A man died leaving only a Will from his prior marriage. Since making that Will his wife had died and he had re-married, bringing his child to form a family with his new wife and her son. By law, the act of remarriage automatically cancelled his old Will. The man enjoyed a very close relationship with his stepson, to the point that he was even closer to the stepson than to his own natural child. Unfortunately, the man died suddenly from late-
diagnosed terminal cancer, and did not make a new Will before his death.
According to the man’s verbal wishes before he died, he wanted everything he owned to be given to his new wife, and if she predeceased him, then to his child and his stepson in equal shares. Unfortunately, his failure to make a new valid Will meant that his home and sizeable cash and share portfolio were distributed according to the rules of “intestacy”, and his verbal wishes had no influence in the process.
The rules of intestacy are set out in the Administration and Probate Act 1958, and while somewhat complex, a few relevant issues are worth noting. According to the rules, if the deceased leaves children and a partner, then the surviving partner receives the personal possessions and the first $100,000 of assets and one third of the remainder. Given that couples more frequently elect to leave all their assets to the surviving spouse, this rule can have a huge impact on the surviving partner, including potentially removing him or her from the matrimonial home.
Further, while the children (or grandchildren of pre-deceased children) share two-thirds of the remainder of the estate, this only includes “issue” of the deceased – biological children. It does not extend to stepchildren, meaning that these children would receive nothing.
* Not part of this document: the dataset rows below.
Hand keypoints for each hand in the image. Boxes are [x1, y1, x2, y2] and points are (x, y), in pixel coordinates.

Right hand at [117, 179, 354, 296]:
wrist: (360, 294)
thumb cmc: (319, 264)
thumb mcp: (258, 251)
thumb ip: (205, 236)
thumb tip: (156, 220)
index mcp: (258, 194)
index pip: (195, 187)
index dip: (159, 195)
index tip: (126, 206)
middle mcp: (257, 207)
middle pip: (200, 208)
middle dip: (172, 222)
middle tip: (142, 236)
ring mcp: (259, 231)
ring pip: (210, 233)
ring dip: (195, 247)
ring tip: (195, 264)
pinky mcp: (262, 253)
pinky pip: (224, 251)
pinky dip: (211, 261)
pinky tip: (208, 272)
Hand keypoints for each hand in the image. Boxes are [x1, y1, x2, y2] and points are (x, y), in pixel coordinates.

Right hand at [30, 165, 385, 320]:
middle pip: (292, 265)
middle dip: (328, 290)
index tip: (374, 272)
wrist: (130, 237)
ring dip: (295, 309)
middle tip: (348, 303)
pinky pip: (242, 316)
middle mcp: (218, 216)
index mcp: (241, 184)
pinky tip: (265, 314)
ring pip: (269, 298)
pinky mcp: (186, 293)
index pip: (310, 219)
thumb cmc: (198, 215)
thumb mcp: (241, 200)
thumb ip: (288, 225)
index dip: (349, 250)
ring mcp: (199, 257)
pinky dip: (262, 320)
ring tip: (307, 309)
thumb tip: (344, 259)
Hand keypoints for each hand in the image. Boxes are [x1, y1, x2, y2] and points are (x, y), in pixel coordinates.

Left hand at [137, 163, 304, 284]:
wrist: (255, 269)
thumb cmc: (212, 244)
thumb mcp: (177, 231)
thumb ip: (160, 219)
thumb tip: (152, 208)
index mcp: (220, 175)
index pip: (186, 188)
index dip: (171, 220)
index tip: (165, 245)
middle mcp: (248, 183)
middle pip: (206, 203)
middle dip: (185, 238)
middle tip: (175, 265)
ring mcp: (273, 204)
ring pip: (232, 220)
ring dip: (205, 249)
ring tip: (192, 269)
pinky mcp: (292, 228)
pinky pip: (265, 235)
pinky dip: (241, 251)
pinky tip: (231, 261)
In our client’s situation, the wife received the man’s personal possessions and the first $100,000, and then took only a third of all that remained, with his child inheriting the remaining two thirds. It meant that the wife had to sell the family home and the deceased’s stepson received nothing. The end result was very different to the gentleman’s expressed wishes, and could easily have been avoided with proper estate planning.
We note that there are many finer points which affect the broad formula of intestate succession provided here, and this summary should not be relied upon in understanding the rules of intestacy. We further note that the wife and the stepson could potentially have basis to make a Testator’s Family Maintenance claim. However, this scenario simply highlights the need to conduct careful estate planning that allows for changes in domestic relationships and family situations and that will ensure your wishes are achieved.